[[ Records shown, beginning ]]

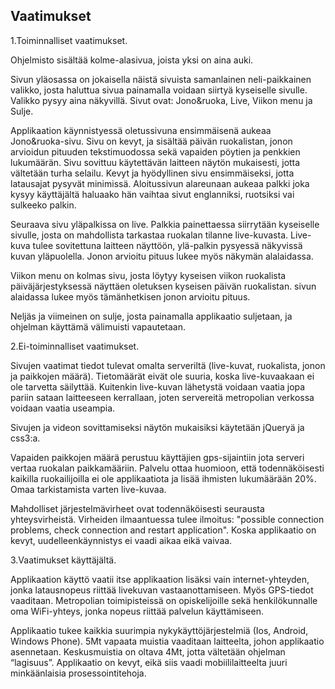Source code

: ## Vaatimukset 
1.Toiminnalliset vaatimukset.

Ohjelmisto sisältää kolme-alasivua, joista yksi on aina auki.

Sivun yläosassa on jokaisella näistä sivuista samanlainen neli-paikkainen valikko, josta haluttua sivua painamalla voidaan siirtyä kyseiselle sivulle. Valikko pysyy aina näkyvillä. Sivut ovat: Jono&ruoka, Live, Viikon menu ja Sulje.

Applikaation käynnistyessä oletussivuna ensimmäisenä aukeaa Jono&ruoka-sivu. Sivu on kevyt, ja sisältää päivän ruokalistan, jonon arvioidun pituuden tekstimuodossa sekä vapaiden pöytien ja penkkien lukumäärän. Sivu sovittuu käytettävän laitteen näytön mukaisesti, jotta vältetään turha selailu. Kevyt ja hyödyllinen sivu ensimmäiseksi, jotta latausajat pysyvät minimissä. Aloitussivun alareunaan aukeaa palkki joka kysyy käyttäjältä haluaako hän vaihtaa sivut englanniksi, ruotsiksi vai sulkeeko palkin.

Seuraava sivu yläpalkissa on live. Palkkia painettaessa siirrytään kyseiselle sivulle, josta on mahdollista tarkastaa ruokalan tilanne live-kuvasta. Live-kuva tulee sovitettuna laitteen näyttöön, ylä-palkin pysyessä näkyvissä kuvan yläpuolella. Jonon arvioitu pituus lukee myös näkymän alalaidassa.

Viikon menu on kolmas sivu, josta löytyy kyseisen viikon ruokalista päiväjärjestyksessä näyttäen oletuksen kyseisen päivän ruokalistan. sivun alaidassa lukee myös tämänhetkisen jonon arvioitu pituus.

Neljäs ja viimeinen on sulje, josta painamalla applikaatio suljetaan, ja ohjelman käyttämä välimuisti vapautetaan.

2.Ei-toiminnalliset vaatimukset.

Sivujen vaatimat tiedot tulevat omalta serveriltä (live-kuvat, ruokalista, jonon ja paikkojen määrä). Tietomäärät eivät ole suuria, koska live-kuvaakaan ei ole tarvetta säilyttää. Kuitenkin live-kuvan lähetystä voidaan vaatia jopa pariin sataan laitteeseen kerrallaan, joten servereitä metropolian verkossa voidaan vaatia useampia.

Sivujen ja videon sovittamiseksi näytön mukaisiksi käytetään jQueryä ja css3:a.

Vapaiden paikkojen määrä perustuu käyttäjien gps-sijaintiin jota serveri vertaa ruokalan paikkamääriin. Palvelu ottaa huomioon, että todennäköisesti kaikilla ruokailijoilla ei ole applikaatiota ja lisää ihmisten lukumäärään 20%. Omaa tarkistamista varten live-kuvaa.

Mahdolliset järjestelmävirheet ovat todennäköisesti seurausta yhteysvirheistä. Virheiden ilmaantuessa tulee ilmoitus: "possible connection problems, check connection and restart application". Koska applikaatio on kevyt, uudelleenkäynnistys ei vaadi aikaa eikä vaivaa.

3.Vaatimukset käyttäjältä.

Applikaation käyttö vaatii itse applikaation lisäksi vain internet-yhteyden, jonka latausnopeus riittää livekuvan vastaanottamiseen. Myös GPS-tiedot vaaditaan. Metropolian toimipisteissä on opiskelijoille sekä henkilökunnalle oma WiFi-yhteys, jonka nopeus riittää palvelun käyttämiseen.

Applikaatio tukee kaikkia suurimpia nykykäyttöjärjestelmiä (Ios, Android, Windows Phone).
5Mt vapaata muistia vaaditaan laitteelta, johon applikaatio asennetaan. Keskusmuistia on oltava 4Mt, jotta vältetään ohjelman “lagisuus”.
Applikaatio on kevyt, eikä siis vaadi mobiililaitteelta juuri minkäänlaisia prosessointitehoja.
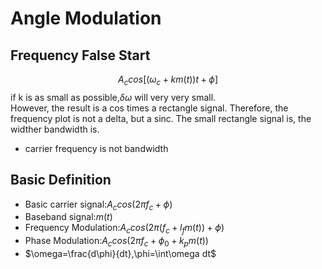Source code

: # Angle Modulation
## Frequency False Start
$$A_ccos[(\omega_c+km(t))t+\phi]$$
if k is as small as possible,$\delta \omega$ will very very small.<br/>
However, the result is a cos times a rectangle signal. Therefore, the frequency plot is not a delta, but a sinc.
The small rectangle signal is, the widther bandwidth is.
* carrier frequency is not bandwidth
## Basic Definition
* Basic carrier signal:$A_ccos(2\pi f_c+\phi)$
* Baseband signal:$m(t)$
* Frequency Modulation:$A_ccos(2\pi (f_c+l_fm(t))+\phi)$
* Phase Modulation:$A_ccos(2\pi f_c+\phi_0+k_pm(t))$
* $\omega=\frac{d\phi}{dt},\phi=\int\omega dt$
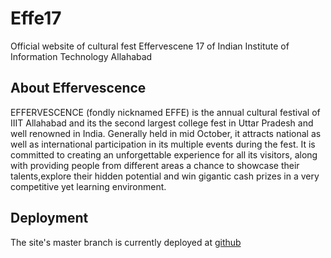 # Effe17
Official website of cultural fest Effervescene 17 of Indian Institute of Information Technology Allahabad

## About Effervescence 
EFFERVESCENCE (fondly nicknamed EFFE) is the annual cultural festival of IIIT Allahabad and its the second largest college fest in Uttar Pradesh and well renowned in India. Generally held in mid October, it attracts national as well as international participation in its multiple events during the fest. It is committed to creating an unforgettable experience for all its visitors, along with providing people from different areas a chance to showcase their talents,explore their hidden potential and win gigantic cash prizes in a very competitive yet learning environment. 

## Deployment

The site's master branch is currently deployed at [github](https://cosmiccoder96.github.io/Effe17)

[[ Records shown, end ]]

Work to be completed:
Copy out the source text of every row above character for character, leaving the pictures out of your answer.

Response to the exercise:
Source code

: ## Vaatimukset 
1.Toiminnalliset vaatimukset.

Ohjelmisto sisältää kolme-alasivua, joista yksi on aina auki.

Sivun yläosassa on jokaisella näistä sivuista samanlainen neli-paikkainen valikko, josta haluttua sivua painamalla voidaan siirtyä kyseiselle sivulle. Valikko pysyy aina näkyvillä. Sivut ovat: Jono&ruoka, Live, Viikon menu ja Sulje.

Applikaation käynnistyessä oletussivuna ensimmäisenä aukeaa Jono&ruoka-sivu. Sivu on kevyt, ja sisältää päivän ruokalistan, jonon arvioidun pituuden tekstimuodossa sekä vapaiden pöytien ja penkkien lukumäärän. Sivu sovittuu käytettävän laitteen näytön mukaisesti, jotta vältetään turha selailu. Kevyt ja hyödyllinen sivu ensimmäiseksi, jotta latausajat pysyvät minimissä. Aloitussivun alareunaan aukeaa palkki joka kysyy käyttäjältä haluaako hän vaihtaa sivut englanniksi, ruotsiksi vai sulkeeko palkin.

Seuraava sivu yläpalkissa on live. Palkkia painettaessa siirrytään kyseiselle sivulle, josta on mahdollista tarkastaa ruokalan tilanne live-kuvasta. Live-kuva tulee sovitettuna laitteen näyttöön, ylä-palkin pysyessä näkyvissä kuvan yläpuolella. Jonon arvioitu pituus lukee myös näkymän alalaidassa.

Viikon menu on kolmas sivu, josta löytyy kyseisen viikon ruokalista päiväjärjestyksessä näyttäen oletuksen kyseisen päivän ruokalistan. sivun alaidassa lukee myös tämänhetkisen jonon arvioitu pituus.

Neljäs ja viimeinen on sulje, josta painamalla applikaatio suljetaan, ja ohjelman käyttämä välimuisti vapautetaan.

2.Ei-toiminnalliset vaatimukset.

Sivujen vaatimat tiedot tulevat omalta serveriltä (live-kuvat, ruokalista, jonon ja paikkojen määrä). Tietomäärät eivät ole suuria, koska live-kuvaakaan ei ole tarvetta säilyttää. Kuitenkin live-kuvan lähetystä voidaan vaatia jopa pariin sataan laitteeseen kerrallaan, joten servereitä metropolian verkossa voidaan vaatia useampia.

Sivujen ja videon sovittamiseksi näytön mukaisiksi käytetään jQueryä ja css3:a.

Vapaiden paikkojen määrä perustuu käyttäjien gps-sijaintiin jota serveri vertaa ruokalan paikkamääriin. Palvelu ottaa huomioon, että todennäköisesti kaikilla ruokailijoilla ei ole applikaatiota ja lisää ihmisten lukumäärään 20%. Omaa tarkistamista varten live-kuvaa.

Mahdolliset järjestelmävirheet ovat todennäköisesti seurausta yhteysvirheistä. Virheiden ilmaantuessa tulee ilmoitus: "possible connection problems, check connection and restart application". Koska applikaatio on kevyt, uudelleenkäynnistys ei vaadi aikaa eikä vaivaa.

3.Vaatimukset käyttäjältä.

Applikaation käyttö vaatii itse applikaation lisäksi vain internet-yhteyden, jonka latausnopeus riittää livekuvan vastaanottamiseen. Myös GPS-tiedot vaaditaan. Metropolian toimipisteissä on opiskelijoille sekä henkilökunnalle oma WiFi-yhteys, jonka nopeus riittää palvelun käyttämiseen.

Applikaatio tukee kaikkia suurimpia nykykäyttöjärjestelmiä (Ios, Android, Windows Phone).
5Mt vapaata muistia vaaditaan laitteelta, johon applikaatio asennetaan. Keskusmuistia on oltava 4Mt, jotta vältetään ohjelman “lagisuus”.
Applikaatio on kevyt, eikä siis vaadi mobiililaitteelta juuri minkäänlaisia prosessointitehoja.
Source code

: # Angle Modulation
## Frequency False Start
$$A_ccos[(\omega_c+km(t))t+\phi]$$
if k is as small as possible,$\delta \omega$ will very very small.<br/>
However, the result is a cos times a rectangle signal. Therefore, the frequency plot is not a delta, but a sinc.
The small rectangle signal is, the widther bandwidth is.
* carrier frequency is not bandwidth
## Basic Definition
* Basic carrier signal:$A_ccos(2\pi f_c+\phi)$
* Baseband signal:$m(t)$
* Frequency Modulation:$A_ccos(2\pi (f_c+l_fm(t))+\phi)$
* Phase Modulation:$A_ccos(2\pi f_c+\phi_0+k_pm(t))$
* $\omega=\frac{d\phi}{dt},\phi=\int\omega dt$
 # Effe17
Official website of cultural fest Effervescene 17 of Indian Institute of Information Technology Allahabad

## About Effervescence 
EFFERVESCENCE (fondly nicknamed EFFE) is the annual cultural festival of IIIT Allahabad and its the second largest college fest in Uttar Pradesh and well renowned in India. Generally held in mid October, it attracts national as well as international participation in its multiple events during the fest. It is committed to creating an unforgettable experience for all its visitors, along with providing people from different areas a chance to showcase their talents,explore their hidden potential and win gigantic cash prizes in a very competitive yet learning environment. 

## Deployment

The site's master branch is currently deployed at [github](https://cosmiccoder96.github.io/Effe17)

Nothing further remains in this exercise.